If only she knew what a man suffered with a woman who made him burn with longing. “I’m trying to do what’s right.”
The right thing to do was tell her they’d wait. They’d get to soon enough, he should say, though it’d be a rank lie. Even if they married by first light tomorrow morning and he rushed her to the conjugal bed without so much as a wedding breakfast, it would not be soon enough.
But the question endured. She hadn’t agreed to marry him. And he couldn’t have that between them. Not here, not now. The uncertainty was there, a negative answer ready and waiting to poison this.
“You’re speaking from—well, you don’t really want this, believe me, and if we do, come morning, you’ll hate me.”

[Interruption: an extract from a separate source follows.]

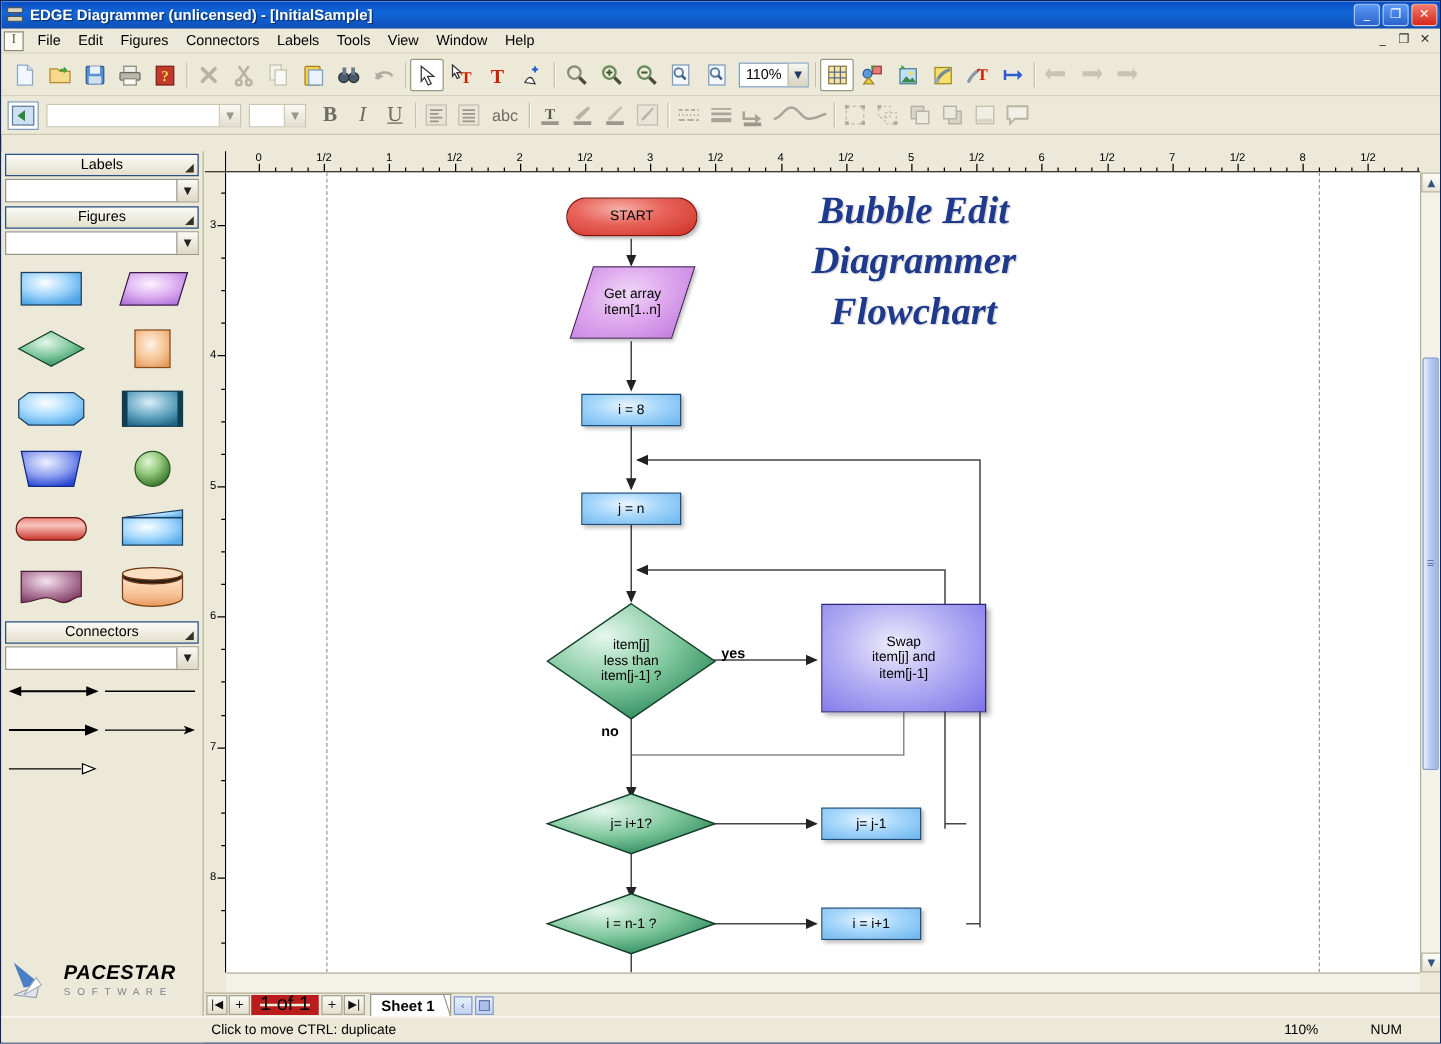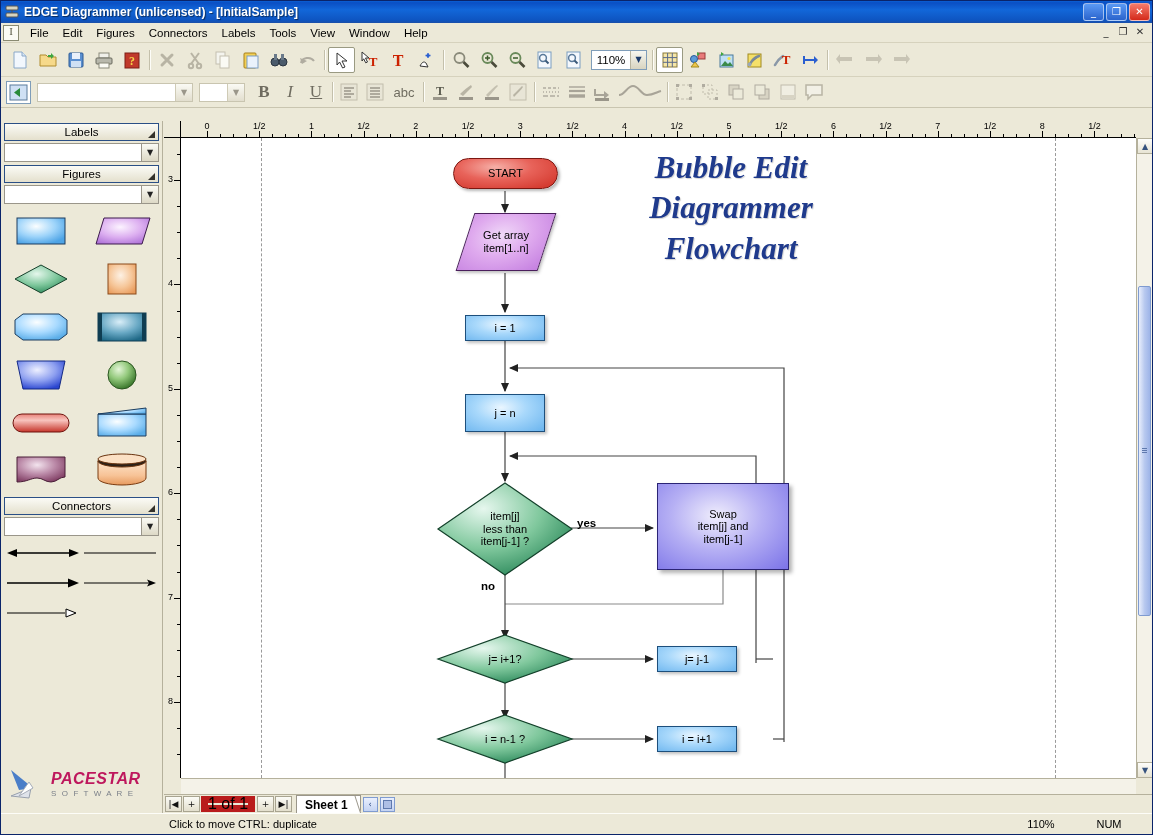"i = 1" span { text: 1 -> 8 }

The end of her first finger was tracing lazily around the pattern of his ear. “I won’t. I do want this. I want you.”
His whole body screamed with desire. What did it matter, his inner voice demanded, as he was hardly likely to last much past a thrust or two? It’d not count for anything so far as she was concerned, so why the hesitation? “There are too many risks.”
“The only one I’m seeing is the regret we’ll harbor for not taking what we want while we can.”